- **EXERCISE BRIEF**
Among the records below, find the lines with the word "worn" and copy them.

● ● ●

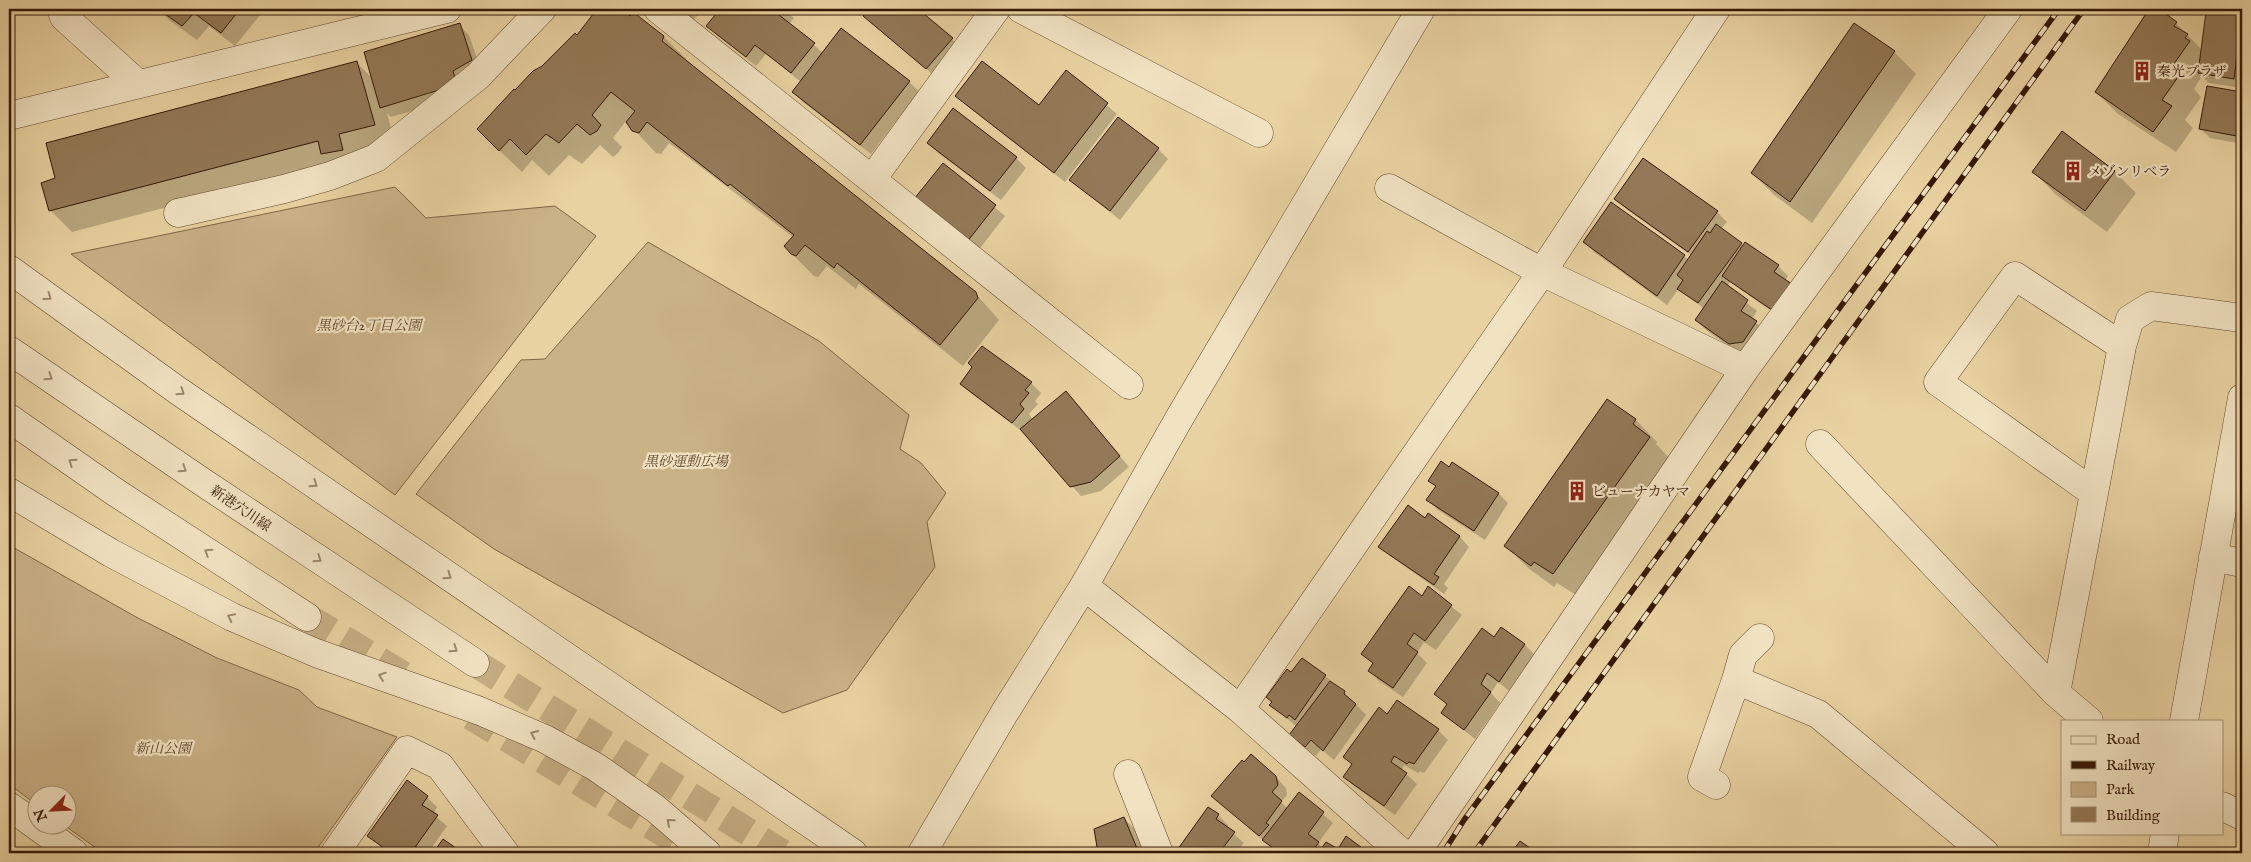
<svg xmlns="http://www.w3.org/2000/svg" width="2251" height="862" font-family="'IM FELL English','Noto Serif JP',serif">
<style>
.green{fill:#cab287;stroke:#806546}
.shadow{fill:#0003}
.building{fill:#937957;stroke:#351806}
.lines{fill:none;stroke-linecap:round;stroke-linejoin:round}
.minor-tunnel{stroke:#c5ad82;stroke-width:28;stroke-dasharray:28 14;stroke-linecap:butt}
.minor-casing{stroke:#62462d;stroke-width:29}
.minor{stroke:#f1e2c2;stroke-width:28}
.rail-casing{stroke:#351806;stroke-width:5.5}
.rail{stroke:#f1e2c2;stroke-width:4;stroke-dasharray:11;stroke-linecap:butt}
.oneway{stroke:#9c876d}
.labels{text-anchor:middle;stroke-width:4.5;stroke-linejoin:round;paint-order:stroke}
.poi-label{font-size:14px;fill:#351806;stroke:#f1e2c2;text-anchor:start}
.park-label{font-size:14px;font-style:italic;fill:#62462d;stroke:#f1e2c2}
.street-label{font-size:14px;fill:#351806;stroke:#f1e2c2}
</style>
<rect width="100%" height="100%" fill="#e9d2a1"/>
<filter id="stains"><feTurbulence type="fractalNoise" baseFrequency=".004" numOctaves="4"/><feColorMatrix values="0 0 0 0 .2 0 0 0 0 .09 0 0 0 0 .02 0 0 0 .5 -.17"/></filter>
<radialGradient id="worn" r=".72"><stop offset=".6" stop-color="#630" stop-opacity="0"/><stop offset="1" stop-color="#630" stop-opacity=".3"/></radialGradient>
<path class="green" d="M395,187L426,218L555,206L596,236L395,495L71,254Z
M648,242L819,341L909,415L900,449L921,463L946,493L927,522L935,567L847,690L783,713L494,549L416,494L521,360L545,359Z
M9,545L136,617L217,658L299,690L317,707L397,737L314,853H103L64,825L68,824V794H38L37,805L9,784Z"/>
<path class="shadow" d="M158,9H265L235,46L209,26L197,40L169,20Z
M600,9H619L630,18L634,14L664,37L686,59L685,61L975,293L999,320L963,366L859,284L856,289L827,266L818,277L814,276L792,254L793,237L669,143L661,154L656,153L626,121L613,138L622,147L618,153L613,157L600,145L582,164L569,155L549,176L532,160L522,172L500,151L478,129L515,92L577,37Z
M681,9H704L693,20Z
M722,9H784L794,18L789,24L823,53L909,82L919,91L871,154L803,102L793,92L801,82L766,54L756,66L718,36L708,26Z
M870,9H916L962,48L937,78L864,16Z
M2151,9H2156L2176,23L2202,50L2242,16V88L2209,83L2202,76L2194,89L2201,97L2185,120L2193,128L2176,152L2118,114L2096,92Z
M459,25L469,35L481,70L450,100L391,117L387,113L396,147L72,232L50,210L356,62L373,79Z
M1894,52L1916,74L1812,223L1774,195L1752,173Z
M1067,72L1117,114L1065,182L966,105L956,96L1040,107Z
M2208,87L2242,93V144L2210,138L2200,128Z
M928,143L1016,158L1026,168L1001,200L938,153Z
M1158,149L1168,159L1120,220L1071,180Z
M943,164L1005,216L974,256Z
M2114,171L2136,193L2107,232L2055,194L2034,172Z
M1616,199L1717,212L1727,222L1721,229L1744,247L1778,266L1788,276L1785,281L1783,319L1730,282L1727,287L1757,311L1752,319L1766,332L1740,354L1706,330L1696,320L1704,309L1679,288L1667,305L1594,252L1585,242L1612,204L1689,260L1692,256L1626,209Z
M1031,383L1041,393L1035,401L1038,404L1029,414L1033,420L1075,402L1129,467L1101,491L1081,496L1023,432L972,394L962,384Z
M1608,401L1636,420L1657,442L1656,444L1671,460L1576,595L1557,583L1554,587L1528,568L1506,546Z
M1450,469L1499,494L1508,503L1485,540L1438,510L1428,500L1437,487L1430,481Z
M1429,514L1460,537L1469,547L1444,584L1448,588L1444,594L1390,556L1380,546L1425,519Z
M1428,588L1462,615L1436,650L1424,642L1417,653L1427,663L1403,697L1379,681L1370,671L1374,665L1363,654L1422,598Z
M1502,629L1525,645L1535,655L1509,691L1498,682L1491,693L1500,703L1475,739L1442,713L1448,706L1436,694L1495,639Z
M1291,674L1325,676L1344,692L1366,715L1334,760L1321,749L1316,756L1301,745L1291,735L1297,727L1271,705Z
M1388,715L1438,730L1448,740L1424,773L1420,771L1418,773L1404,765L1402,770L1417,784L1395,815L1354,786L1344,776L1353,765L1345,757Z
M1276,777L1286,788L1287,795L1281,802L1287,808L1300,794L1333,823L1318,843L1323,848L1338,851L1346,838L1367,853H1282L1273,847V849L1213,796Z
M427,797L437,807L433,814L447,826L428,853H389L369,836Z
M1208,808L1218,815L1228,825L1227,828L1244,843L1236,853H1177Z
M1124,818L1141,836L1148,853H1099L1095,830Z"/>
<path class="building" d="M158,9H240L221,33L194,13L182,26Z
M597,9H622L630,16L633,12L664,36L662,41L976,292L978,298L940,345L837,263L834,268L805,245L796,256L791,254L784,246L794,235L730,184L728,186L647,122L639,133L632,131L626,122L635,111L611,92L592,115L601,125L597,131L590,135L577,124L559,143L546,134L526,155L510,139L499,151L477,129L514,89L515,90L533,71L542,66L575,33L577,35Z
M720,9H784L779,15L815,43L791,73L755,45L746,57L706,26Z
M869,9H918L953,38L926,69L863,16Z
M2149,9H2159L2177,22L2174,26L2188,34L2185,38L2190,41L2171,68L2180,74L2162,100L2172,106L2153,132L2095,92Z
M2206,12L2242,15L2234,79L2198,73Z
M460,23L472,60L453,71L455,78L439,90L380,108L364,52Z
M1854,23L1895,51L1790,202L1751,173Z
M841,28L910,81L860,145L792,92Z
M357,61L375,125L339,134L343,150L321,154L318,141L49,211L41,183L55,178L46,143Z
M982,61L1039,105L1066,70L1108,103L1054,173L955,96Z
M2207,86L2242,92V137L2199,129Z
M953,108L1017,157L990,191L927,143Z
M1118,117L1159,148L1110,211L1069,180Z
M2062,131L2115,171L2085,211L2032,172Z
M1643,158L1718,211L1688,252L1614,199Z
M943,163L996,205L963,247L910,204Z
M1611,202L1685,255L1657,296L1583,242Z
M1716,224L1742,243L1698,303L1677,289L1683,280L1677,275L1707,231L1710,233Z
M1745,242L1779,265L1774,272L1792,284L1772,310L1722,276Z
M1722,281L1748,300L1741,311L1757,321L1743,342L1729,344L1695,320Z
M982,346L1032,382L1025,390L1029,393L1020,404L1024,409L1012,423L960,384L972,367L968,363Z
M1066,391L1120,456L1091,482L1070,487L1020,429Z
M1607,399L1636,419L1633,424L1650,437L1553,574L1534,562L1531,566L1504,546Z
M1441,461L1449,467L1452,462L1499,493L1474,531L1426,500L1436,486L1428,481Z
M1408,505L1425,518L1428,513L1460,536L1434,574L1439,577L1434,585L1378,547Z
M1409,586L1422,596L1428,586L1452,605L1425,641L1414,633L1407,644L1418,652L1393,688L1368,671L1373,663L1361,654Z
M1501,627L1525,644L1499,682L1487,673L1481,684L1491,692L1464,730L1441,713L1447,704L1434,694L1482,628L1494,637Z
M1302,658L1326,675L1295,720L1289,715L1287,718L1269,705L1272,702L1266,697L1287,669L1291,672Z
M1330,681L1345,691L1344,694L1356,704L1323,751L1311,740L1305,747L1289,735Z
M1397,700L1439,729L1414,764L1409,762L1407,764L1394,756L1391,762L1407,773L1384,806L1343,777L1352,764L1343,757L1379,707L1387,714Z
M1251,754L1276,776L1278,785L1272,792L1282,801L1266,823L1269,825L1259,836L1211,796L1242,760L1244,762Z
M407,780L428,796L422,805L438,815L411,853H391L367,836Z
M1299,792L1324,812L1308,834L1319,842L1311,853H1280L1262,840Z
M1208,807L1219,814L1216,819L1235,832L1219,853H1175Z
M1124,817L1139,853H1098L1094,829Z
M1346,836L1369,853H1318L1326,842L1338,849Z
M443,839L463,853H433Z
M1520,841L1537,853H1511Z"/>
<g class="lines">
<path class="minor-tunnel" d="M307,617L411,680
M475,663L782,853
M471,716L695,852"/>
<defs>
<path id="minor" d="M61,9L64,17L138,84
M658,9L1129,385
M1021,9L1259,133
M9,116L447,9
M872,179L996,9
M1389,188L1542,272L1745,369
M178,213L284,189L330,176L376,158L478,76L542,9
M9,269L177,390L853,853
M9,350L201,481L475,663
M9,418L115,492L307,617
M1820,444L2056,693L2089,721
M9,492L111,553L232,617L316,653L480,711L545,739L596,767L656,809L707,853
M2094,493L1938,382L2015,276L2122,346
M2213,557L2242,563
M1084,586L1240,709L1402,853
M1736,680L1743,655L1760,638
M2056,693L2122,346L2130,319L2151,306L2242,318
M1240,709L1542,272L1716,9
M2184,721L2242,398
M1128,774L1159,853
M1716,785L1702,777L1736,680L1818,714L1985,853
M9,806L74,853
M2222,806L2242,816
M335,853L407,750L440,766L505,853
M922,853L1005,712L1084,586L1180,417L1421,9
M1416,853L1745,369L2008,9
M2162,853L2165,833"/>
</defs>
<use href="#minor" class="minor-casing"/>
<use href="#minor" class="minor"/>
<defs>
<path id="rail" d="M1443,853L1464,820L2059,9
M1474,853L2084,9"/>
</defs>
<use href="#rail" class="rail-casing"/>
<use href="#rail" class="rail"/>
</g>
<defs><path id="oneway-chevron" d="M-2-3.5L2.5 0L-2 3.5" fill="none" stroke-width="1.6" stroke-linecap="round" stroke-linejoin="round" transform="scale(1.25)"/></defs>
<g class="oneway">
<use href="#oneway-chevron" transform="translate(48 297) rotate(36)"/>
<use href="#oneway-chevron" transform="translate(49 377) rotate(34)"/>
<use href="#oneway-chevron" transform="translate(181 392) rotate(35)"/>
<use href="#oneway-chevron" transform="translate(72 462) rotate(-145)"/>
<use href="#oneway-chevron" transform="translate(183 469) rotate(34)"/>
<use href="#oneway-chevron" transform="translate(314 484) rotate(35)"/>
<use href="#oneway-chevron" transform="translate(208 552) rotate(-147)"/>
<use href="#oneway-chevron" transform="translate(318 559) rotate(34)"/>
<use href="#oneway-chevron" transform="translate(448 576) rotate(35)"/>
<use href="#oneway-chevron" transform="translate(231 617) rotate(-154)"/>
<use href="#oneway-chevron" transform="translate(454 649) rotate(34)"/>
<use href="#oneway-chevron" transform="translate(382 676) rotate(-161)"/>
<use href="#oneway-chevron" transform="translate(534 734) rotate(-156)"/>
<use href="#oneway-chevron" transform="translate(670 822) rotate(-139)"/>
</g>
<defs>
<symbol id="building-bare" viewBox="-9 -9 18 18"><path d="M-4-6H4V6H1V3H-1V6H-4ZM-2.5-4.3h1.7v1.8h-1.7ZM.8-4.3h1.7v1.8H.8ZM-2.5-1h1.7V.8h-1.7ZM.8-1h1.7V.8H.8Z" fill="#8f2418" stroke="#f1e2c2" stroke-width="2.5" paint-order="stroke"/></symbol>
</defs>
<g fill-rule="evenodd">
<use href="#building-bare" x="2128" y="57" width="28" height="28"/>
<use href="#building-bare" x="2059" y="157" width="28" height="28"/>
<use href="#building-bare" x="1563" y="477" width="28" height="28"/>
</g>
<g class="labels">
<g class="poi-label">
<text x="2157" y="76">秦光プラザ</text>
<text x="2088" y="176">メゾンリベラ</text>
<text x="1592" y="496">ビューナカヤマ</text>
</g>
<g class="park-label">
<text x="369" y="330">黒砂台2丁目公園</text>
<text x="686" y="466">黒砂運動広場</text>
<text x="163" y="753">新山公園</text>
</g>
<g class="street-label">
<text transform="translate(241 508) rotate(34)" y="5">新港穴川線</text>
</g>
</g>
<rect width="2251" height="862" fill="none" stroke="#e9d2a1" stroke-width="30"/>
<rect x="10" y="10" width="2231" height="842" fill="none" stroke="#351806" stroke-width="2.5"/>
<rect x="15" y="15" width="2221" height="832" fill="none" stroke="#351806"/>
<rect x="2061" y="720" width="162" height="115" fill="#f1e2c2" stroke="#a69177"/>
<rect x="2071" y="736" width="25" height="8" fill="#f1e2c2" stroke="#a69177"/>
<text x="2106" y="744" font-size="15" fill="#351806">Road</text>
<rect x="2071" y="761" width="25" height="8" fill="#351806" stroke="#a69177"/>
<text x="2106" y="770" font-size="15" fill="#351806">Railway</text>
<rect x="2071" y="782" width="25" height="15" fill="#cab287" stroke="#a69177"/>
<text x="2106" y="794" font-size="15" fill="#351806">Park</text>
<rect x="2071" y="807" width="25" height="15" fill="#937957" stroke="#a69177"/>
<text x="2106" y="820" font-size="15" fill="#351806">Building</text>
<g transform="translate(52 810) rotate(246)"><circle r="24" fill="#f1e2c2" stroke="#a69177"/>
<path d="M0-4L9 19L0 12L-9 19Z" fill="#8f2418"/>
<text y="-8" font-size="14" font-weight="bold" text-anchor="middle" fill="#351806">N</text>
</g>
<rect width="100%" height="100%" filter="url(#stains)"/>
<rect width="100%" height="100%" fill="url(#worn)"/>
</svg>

● ● ●

- **RESPONSE TO THE EXERCISE**
<radialGradient id="worn" r=".72"><stop offset=".6" stop-color="#630" stop-opacity="0"/><stop offset="1" stop-color="#630" stop-opacity=".3"/></radialGradient>
<rect width="100%" height="100%" fill="url(#worn)"/>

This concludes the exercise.